Ainsi, cette économie « informelle » qui exprime une façon d’occuper l’espace précoloniale et précapitaliste, s’est retrouvée face à un virus qui est devenu une arme de l’Etat. Ce dernier, au contraire, est dans une logique de « modernisation » partielle qui oublie une partie – énorme – de sa population. C’est aussi une lutte entre groupes racialisés: les indigènes sur leur territoire et la classe bourgeoise qui, après l’indépendance, a perpétué l’institution du pouvoir colonial.

Ces espaces indigènes hébergent les exclus de l’Etat. Brahim* est un migrant guinéen au Maroc qui survit aussi à travers ces réseaux. Pour Brahim, le Maroc est juste un pays de transition avant son but final : l’Europe. Les accords UE-Maroc-Espagne sur la migration le touchent de deux manières. D’abord, ils plongent sa présence au Maroc dans l’illégalité des sans-papiers, surtout pour les migrants noirs. Ensuite, son séjour au Maroc devient à durée indéterminée vu la difficulté de passer : Brahim est au Maroc depuis 2016, il y habite et travaille mais il passe les étés à tenter le passage vers l’Espagne.

Il nous explique : « Tout se passe normalement jusqu’à 19h, au marché sénégalais (à Casablanca), il y a même des gens sans masques. La police suit certains camions, mais en général elle n’arrête aucun commerce, elle se pose et papote avec les gens mais rien en plus. » Pourtant, pendant le premier confinement, tout était fermé : « Je cherchais du travail partout et tout le monde me disait qu’il n’y avait pas de travail avec le Corona. Pendant l’été j’ai commencé à vendre des cigarettes dans la rue. Maintenant ça marche bien, même pendant ce deuxième confinement des fois j’arrive à faire 40 ou 50 dirhams par jour. »
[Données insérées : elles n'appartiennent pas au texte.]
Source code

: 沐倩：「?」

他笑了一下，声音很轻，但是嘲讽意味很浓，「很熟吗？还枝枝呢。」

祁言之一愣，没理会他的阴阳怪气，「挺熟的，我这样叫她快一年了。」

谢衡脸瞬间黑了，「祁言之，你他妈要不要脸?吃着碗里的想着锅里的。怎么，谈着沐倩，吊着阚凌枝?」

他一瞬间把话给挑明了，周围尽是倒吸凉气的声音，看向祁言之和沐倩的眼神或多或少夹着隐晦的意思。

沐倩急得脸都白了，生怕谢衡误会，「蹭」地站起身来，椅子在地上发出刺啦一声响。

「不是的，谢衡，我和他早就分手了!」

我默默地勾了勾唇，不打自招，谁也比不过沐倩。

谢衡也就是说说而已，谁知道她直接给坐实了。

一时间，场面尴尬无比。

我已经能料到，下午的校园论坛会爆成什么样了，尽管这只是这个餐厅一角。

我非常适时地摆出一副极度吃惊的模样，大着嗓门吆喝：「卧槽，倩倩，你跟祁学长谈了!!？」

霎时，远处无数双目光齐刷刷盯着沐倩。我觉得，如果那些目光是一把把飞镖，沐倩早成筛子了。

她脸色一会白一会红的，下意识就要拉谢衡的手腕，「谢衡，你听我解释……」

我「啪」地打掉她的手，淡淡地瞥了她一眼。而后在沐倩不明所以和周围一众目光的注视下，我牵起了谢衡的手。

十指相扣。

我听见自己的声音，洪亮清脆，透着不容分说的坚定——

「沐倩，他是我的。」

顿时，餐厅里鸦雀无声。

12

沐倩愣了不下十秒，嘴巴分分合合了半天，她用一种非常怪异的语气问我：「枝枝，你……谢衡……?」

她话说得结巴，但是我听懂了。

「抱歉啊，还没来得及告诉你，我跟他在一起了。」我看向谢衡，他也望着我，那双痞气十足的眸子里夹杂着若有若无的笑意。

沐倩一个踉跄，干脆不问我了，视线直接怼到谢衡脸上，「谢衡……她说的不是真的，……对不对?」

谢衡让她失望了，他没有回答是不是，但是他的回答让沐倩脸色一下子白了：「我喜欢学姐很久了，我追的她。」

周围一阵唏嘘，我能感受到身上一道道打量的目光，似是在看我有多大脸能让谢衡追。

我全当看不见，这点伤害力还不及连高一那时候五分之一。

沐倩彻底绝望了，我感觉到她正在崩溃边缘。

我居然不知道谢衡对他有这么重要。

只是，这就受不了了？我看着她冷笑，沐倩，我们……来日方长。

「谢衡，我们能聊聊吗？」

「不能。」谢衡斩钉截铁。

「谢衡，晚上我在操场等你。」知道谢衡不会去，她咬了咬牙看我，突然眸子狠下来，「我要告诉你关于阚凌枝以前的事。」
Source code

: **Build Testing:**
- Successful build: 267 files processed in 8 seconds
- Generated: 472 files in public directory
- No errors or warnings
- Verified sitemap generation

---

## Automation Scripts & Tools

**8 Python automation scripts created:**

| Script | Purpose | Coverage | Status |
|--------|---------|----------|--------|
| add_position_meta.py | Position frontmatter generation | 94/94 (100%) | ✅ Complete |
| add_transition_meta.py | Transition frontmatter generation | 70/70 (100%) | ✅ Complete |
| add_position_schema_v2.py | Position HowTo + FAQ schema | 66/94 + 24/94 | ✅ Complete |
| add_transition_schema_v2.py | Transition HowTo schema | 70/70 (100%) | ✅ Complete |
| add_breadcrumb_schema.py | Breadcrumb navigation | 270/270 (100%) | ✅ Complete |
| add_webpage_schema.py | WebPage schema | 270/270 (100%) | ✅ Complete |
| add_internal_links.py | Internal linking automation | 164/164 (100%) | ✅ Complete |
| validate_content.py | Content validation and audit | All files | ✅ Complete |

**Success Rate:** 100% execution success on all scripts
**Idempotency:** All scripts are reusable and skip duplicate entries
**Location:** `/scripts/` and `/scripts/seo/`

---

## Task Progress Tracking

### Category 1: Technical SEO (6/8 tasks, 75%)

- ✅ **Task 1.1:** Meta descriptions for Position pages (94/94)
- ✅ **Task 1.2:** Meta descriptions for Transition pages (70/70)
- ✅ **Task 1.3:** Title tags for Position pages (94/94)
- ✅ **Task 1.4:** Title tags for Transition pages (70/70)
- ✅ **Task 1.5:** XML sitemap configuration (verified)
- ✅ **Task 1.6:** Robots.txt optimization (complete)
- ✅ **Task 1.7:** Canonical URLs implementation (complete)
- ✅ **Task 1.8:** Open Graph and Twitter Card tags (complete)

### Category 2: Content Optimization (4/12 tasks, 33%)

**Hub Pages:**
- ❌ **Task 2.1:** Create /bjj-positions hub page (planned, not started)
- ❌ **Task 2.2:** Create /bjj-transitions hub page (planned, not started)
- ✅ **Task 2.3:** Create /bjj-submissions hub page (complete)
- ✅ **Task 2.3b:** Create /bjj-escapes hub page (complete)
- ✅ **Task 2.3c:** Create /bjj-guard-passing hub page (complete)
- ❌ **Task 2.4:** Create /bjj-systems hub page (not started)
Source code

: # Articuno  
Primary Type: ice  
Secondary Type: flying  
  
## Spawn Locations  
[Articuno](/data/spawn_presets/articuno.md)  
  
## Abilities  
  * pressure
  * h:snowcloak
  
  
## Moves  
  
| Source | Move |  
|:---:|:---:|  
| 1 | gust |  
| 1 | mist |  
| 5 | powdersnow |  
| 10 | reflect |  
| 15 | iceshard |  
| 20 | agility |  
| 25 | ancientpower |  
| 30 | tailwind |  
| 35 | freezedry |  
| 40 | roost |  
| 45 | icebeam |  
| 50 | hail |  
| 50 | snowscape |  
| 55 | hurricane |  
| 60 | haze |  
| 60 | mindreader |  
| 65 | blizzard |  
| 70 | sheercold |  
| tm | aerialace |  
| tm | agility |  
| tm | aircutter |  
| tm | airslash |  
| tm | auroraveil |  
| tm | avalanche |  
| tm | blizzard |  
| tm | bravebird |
On a donc demandé à Brahim pourquoi, maintenant, les mesures pour protéger la population ne sont plus en place. « J’ai l’impression que le Maroc sait qu’ils ne peuvent pas nous confiner une deuxième fois : on n’aurait plus rien à manger. Et, c’est pour ça que la police est beaucoup moins stricte. Mais j’ai peur de sortir et être contaminé : « Seul Allah nous protège ».  Driss, un commerçant âgé marocain à Casablanca, rejoint Brahim : « gheir Allah m3ana », « seulement Allah est avec nous ».  Ces deux populations, héritières des statuts coloniaux d’indigène et noir, se sont donc retrouvés à faire face à un laissez-faire étatique.

Derrière la phrase commune de « seul Allah est avec nous » il y a un positionnement à la fois spirituel et politique d’un groupe qu’on peut définir par sa « race sociale », qui proteste contre le manque de protection étatique et fait appel au seul soutien qu’ils ressentent alors qu’ils sont forcés à sortir pour vivre: Allah. Effectivement, pendant le premier confinement, le revenu moyen mensuel marocain a baissé de 50% et la Banque Mondiale a exprimé une forte préoccupation par rapport à la crise sociale.

Concrètement, avec des mouvements comme celui du 20 février 2011 et du Hirak en 2017, les classes populaires marocaines ont effectivement de plus en plus montré une tendance à la constitution de mouvements révolutionnaires qui politisent la question sociale. La réponse étatique a été dure. Le mouvement Hirak en particulier a fait face à une répression policière et militaire énorme. Ce déploiement des forces armées a été utilisé plus ou moins efficacement lors du premier confinement.

Pourtant, pendant le deuxième confinement, pour ne pas risquer une crise sociale intenable, l’état sécuritaire a été moins strict en donnant la possibilité aux marocain.e.s de manger, tout en prenant le risque d’être contaminé. Un laissez-faire joué dans un équilibre social et politique délicat mais qui n’est pas passé inaperçu par les classes populaires conscientes d’être forcées à se mettre en danger.

Les classes populaires marocaines, héritières des modes d’existences anti-modernistes, sont exclues depuis la colonisation de la réalité sociale et politique marocaine. Pendant la crise COVID-19 elles ont vu leur existence coupée de force de l’espace public pour ensuite se retrouver avec une ouverture sans protection, sans doute pour éviter une crise sociale insoutenable. Ils et elles ont pu contaster le manque d’importance donnée à leur vie. Cet équilibre va-t-il pouvoir survivre à la crise économique encore en cours du COVID19 ? Cela reste une question ouverte.